Telcos regulator should change tack

CA

The Communications Authority of Kenya head office in Nairobi. FILE PHOTO | NMG

Hardly three months after he was appointed chief executive of the Communications Authority of Kenya (CA) Ezra Chiloba is flexing his muscles. The other day, he ordered cancellation of radio licences.

He followed that by announcing a massive 80 percent drop in mobile termination rates and directing that the new rates be implemented within seven days. Predictably, Safaricom has lodged a dispute before the communications appeals tribunal.

Mr Chiloba and the new board of the authority under the chairmanship of Kembi Gitura have started off on the right foot.

They are on point in their efforts to give this important national institution more teeth and to steer it back to performing its core mandates. But the biggest test for the new team will be how to maintain a regulatory regime that will continue supporting growth and investment in the the sector.

The world faces a future in which fifth generation (5G) mobile telecommunication is coming with a lot more capability than is available at the moment.

But when you look closely at the telecommunications sector today, you will see a clear dichotomy.

On one side, you have Safaricom, the profitable and dominant player which continues to vastly outspend its competitors in capex, innovation and new technology. On the other are two loss-making and investment-averse smaller players for ever accumulating massive shareholder loans in their books.

The biggest deals you will see happening in recent years on this side are asset-stripping transactions and increased interest and activity by vulture-like private equity firms.

Consider the following. You are in a high tech sector that is undergoing rapid change, you choose not to make any major investment in your business, you sell all your estate assets, you sell your towers, and you are not spending additional money on spectrum, but still insist that your biggest problem is regulation of competition.

In 2018, Telkom Kenya sold Extelecoms House — the multi storey building on Haile Selassie Avenue in Nairobi — to the Central Bank of Kenya (CBK) at a consideration of Sh1.15 billion.

A few months later, the company announced that it had sold 720 tower sites in a sale and lease back deal to the American Tower Company of the United States at a consideration of a whopping Sh16.9 billion. Airtel also sold its towers.

What is my point? In a telecommunications sector structured like ours, traditional anti-trust laws focusing on old concepts like ‘market dominance’, ‘abuse of market power’ or ‘concentration of market power’ may not be feasible. Instead, a massive reduction of termination rates as the CA has ordered may just end up precipitating a disruptive price war that could hurt the health of the industry.

When you look at the battles between anti-trust authorities with technology behemoths such as Facebook, Google and Amazon you will see that regulators are today more keen to secure and grant equal access to platforms to competing companies.
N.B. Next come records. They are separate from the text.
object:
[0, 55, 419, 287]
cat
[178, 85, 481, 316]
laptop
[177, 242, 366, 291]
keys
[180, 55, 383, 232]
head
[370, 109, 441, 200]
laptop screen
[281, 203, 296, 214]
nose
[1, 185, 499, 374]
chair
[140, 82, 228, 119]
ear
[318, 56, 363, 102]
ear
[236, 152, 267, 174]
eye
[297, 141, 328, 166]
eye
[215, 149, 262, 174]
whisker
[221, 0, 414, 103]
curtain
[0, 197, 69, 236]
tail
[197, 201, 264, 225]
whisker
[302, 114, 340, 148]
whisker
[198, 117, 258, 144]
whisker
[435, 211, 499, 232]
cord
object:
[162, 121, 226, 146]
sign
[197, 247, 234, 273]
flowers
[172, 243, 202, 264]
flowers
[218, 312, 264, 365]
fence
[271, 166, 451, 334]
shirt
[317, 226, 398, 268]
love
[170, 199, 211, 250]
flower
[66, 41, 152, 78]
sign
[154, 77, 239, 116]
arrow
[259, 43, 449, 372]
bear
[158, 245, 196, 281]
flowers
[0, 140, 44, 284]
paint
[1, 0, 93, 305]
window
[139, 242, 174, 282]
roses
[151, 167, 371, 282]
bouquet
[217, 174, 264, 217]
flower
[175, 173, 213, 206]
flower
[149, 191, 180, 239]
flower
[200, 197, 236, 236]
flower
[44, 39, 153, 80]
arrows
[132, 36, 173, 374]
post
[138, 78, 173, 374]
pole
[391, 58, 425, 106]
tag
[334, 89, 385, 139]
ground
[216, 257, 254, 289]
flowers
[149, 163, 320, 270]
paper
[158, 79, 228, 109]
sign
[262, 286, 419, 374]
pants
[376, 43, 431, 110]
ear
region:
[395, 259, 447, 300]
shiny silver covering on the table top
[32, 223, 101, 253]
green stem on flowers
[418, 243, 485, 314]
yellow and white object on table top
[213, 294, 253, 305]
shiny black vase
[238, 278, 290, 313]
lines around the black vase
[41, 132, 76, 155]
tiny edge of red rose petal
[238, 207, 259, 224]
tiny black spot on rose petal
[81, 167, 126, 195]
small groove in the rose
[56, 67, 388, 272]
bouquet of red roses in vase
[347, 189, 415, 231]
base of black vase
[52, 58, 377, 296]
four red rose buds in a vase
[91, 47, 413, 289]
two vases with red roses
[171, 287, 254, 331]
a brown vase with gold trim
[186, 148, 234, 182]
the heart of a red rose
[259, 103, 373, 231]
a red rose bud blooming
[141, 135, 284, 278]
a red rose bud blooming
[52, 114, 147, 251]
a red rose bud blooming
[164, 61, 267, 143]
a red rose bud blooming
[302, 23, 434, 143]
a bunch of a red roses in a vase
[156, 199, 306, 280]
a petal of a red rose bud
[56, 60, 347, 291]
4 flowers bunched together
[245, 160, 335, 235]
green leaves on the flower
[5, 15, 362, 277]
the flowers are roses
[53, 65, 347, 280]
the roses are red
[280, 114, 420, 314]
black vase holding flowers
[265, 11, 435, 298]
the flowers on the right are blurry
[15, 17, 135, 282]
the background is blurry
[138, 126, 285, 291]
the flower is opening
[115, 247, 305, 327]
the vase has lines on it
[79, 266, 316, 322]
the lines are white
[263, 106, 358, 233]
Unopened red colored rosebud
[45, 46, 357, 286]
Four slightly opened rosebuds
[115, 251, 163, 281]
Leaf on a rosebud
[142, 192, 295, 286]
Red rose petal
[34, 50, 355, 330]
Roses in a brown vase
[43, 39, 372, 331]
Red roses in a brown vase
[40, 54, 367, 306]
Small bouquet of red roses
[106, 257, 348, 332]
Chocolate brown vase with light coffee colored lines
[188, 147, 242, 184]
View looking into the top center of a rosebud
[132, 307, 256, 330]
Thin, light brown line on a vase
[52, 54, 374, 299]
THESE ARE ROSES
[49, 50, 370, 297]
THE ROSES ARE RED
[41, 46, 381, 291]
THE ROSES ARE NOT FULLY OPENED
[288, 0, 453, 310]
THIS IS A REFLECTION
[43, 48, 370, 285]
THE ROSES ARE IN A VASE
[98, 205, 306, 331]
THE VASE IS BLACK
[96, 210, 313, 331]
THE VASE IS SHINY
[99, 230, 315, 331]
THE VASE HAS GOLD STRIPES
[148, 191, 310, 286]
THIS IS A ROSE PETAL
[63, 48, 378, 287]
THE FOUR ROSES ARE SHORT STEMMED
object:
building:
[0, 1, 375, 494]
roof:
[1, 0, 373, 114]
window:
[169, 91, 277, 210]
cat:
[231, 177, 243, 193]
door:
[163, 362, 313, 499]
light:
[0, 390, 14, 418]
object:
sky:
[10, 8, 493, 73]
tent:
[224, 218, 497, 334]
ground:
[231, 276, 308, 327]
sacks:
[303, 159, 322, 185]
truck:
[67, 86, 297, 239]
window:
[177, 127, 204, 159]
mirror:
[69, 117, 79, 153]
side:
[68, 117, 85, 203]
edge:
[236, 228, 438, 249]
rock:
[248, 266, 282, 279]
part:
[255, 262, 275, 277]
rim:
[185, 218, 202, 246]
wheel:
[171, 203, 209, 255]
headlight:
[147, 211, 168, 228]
Anti-trust authorities are no longer obsessed with breaking monopolies into smaller pieces.

My second point is the following; the regulator must avoid whimsical changes in the regulatory regime. There must be predictability in regulation. Was it really fair for the authority to wake up one morning to announce such a massive reduction?

The standard practice the world over is that before you reduce termination rates, the regulator must conduct a network market study where all stakeholders participate. Indeed, this is what happened the last time when the termination tariff were brought down in 2010.

Secondly, you don’t order that the new tariff must be implemented in seven days. The best practice is that you give it a glide path to allow gradual reductions.

In the 2010 incident, the authority ordered that tariff reductions be implemented within four years. Let’s wait and see how the tribunal handles the dispute.